Adolphus Raymond, the white aristocrat who pretends to be drunk so that people will overlook the fact that he is living with a black woman, summarizes the effects this prejudice has on the black people of the South:

Cry about the simple hell people give other people– without even thinking. Cry about the hell white people give colored folks, without even stopping to think that they’re people, too.

For many readers, the most shocking moment in the book comes when they realize that for the townspeople of Maycomb Tom Robinson’s greatest crime, even worse than being caught in the room with a white woman, may well be that he felt sorry for Mayella Ewell:

"Yes suh. I felt right sorry for her, she seemed to try more’n the rest of ’em–"
"You felt sad for her, you felt sorry for her?" Mr. Gilmer seemed ready to rise to the ceiling.

The witness realized his mistake and shifted uncomfortable in the chair. But the damage was done. Below us, nobody liked Tom Robinson’s answer. Mr. Gilmer paused a long time to let it sink in.

In Maycomb a black was not allowed to ever feel sorry for a white person because that would suggest that somehow he felt superior to a white.

Atticus Finch seems one of a relatively few white people who are able to see the injustice done to blacks and to realize that there will one day be a terrible price to pay for this injustice:

As you grow older, you’ll see white men cheat black men every day of your life, but let me tell you something and don’t you forget it – whenever a white man does that to a black man, no matter who he is, how rich he is, or how fine a family he comes from, that white man is trash."

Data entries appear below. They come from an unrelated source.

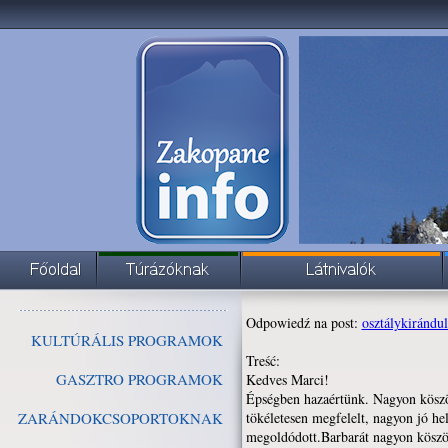
Odpowiedź na post:
osztálykirándul
KULTÚRÁLIS PROGRAMOK
Treść:
GASZTRO PROGRAMOK
Kedves Marci!
Épségben hazaértünk. Nagyon köszön
ZARÁNDOKCSOPORTOKNAK
tökéletesen megfelelt, nagyon jó he
megoldódott.Barbarát nagyon köszön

Atticus was speaking so quietly his last word crashed on our ears. I looked up, and his face was vehement. "There’s nothing more sickening to me than a low-grade white man who’ll take advantage of a Negro’s ignorance. Don’t fool yourselves-it’s all adding up and one of these days we’re going to pay the bill for it. I hope it’s not in your children’s time.

If Harper Lee had focused just on Tom Robinson’s trial, some readers could simply argue that such discrimination is merely a historical phenomena, that rehashing history unnecessarily stirs up emotions best forgotten.

By combining all of these kinds of discrimination, though, Harper Lee explores the very roots of stereotyping and the discrimination that inevitably results from such stereotyping. No one can deny that such discrimination continues and that we are the poorer because of it.

It is only constant vigilance and, most of all, empathy for our fellow man that can ever overcome this natural, but unfortunate, tendency to misjudge the “other,” those who are different than we are.